» **WHAT THE EXERCISE ASKS**
Only the text belongs in the answer: every line of the records below, transcribed exactly.

» **INPUT FOR THIS TASK**
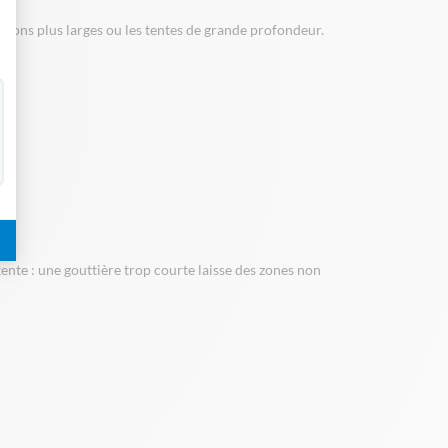
tions plus larges ou les tentes de grande profondeur.
tente : une gouttière trop courte laisse des zones non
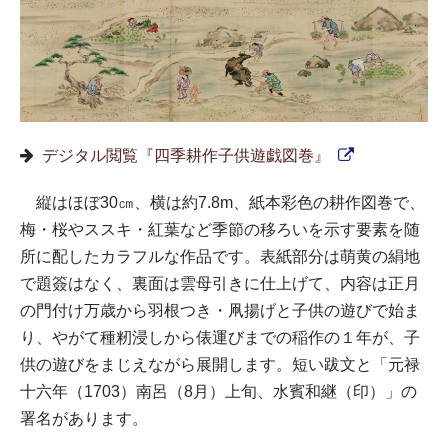
デジタル閲覧『四季耕作子供遊戯図巻』
縦はほぼ30㎝、横は約7.8m、紙本彩色の耕作図巻で、
梅・桜やススキ・紅葉など季節の移ろいを示す要素を随
所に配したカラフルな作品です。表紙部分は萌黄の絹地
で題簽はなく、裏面は雲母引きに仕上げて、内容は正月
の門付け万歳から羽根つき・凧揚げと子供の遊びで始ま
り、やがて種籾浸しから俵運びまでの稲作の１年が、子
供の遊びをまじえながら展開します。短い跋文と「元禄
十六年（1703）南呂（8月）上旬、水賓和継（印）」の
署名があります。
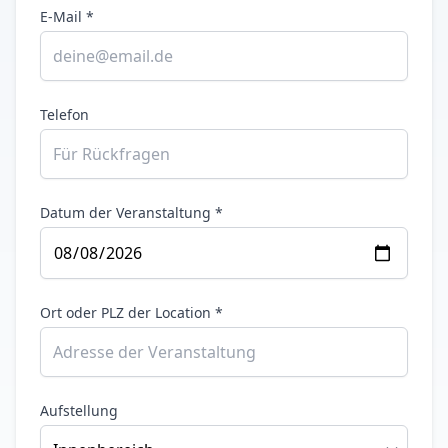
E-Mail *
Telefon
Datum der Veranstaltung *
Ort oder PLZ der Location *
Aufstellung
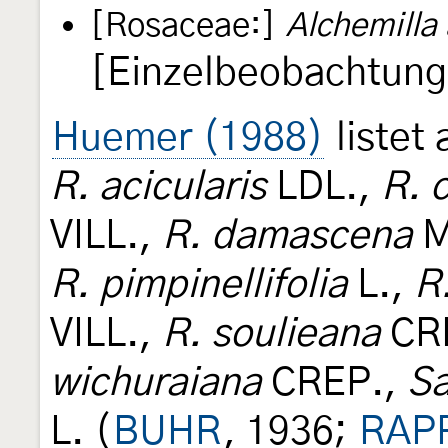
[Rosaceae:]
Alchemilla 
[Einzelbeobachtung
Huemer (1988)
listet
R. acicularis
LDL.,
R. c
VILL.,
R. damascena
M
R. pimpinellifolia
L.,
R
VILL.,
R. soulieana
CR
wichuraiana
CREP.,
Sa
L. (
BUHR
, 1936;
RAP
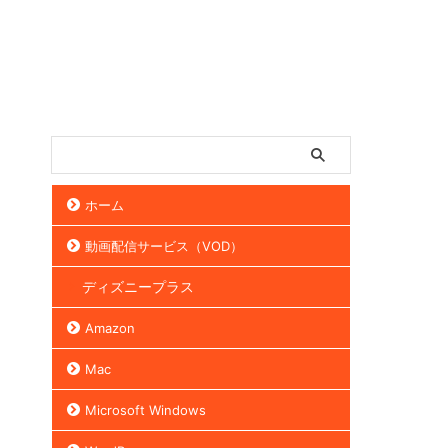
ホーム
動画配信サービス（VOD）
ディズニープラス
Amazon
Mac
Microsoft Windows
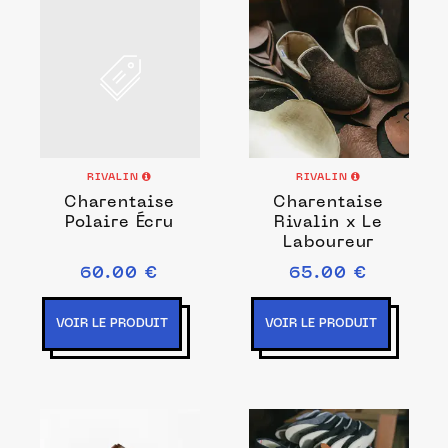
RIVALIN
RIVALIN
Charentaise
Charentaise
Polaire Écru
Rivalin x Le
Laboureur
60.00 €
65.00 €
VOIR LE PRODUIT
VOIR LE PRODUIT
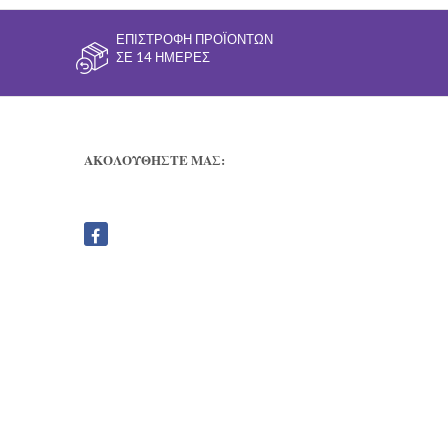
ΕΠΙΣΤΡΟΦΉ ΠΡΟΪΌΝΤΩΝ
ΣΕ 14 ΗΜΈΡΕΣ
ΑΚΟΛΟΥΘΗΣΤΕ ΜΑΣ:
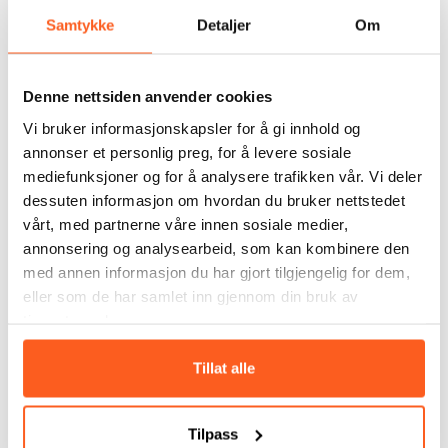
sier Ruud.
Samtykke
Detaljer
Om
Lang erfaring og sterkt
Denne nettsiden anvender cookies
engasjement
Vi bruker informasjonskapsler for å gi innhold og
annonser et personlig preg, for å levere sosiale
Ruud kommer fra stillingen som generalsekretær i
mediefunksjoner og for å analysere trafikken vår. Vi deler
Ungdom og Fritid, en rolle han har hatt siden 2018.
dessuten informasjon om hvordan du bruker nettstedet
Før det har han hatt lederstillinger i både Asker
vårt, med partnerne våre innen sosiale medier,
kommune og Drammen kommune, blant annet med
annonsering og analysearbeid, som kan kombinere den
ansvar for fritidsklubber, ungdomskulturhus,
med annen informasjon du har gjort tilgjengelig for dem,
skatehaller, tilrettelagt fritid, frivillig sentraler og
eller som de har samlet inn gjennom din bruk av
Interkultur nasjonalt senter for flerkulturell
formidlering..
tjenestene deres.
Han har også erfaring fra
styret i Tverga
helt siden
Tillat alle
oppstarten i 2018. Nå ser han fram til å gå inn i en
rolle der han kan bidra mer direkte til utviklingen:
Tilpass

» **RESPONSE**
tions plus larges ou les tentes de grande profondeur.
tente : une gouttière trop courte laisse des zones non
デジタル閲覧『四季耕作子供遊戯図巻』
縦はほぼ30㎝、横は約7.8m、紙本彩色の耕作図巻で、
梅・桜やススキ・紅葉など季節の移ろいを示す要素を随
所に配したカラフルな作品です。表紙部分は萌黄の絹地
で題簽はなく、裏面は雲母引きに仕上げて、内容は正月
の門付け万歳から羽根つき・凧揚げと子供の遊びで始ま
り、やがて種籾浸しから俵運びまでの稲作の１年が、子
供の遊びをまじえながら展開します。短い跋文と「元禄
十六年（1703）南呂（8月）上旬、水賓和継（印）」の
署名があります。
E-Mail *
Telefon
Datum der Veranstaltung *
Ort oder PLZ der Location *
Aufstellung
[Rosaceae:]
Alchemilla 
[Einzelbeobachtung
Huemer (1988)
listet
R. acicularis
LDL.,
R. c
VILL.,
R. damascena
M
R. pimpinellifolia
L.,
R
VILL.,
R. soulieana
CR
wichuraiana
CREP.,
Sa
L. (
BUHR
, 1936;
RAP
ホーム
動画配信サービス（VOD）
ディズニープラス
Amazon
Mac
Microsoft Windows
RIVALIN
RIVALIN
Charentaise
Charentaise
Polaire Écru
Rivalin x Le
Laboureur
60.00 €
65.00 €
VOIR LE PRODUIT
VOIR LE PRODUIT
ΕΠΙΣΤΡΟΦΉ ΠΡΟΪΌΝΤΩΝ
ΣΕ 14 ΗΜΈΡΕΣ
ΑΚΟΛΟΥΘΗΣΤΕ ΜΑΣ:
sier Ruud.
Samtykke
Detaljer
Om
Lang erfaring og sterkt
Denne nettsiden anvender cookies
engasjement
Vi bruker informasjonskapsler for å gi innhold og
annonser et personlig preg, for å levere sosiale
Ruud kommer fra stillingen som generalsekretær i
mediefunksjoner og for å analysere trafikken vår. Vi deler
Ungdom og Fritid, en rolle han har hatt siden 2018.
dessuten informasjon om hvordan du bruker nettstedet
Før det har han hatt lederstillinger i både Asker
vårt, med partnerne våre innen sosiale medier,
kommune og Drammen kommune, blant annet med
annonsering og analysearbeid, som kan kombinere den
ansvar for fritidsklubber, ungdomskulturhus,
med annen informasjon du har gjort tilgjengelig for dem,
skatehaller, tilrettelagt fritid, frivillig sentraler og
eller som de har samlet inn gjennom din bruk av
Interkultur nasjonalt senter for flerkulturell
formidlering..
tjenestene deres.
Han har også erfaring fra
styret i Tverga
helt siden
Tillat alle
oppstarten i 2018. Nå ser han fram til å gå inn i en
rolle der han kan bidra mer direkte til utviklingen:
Tilpass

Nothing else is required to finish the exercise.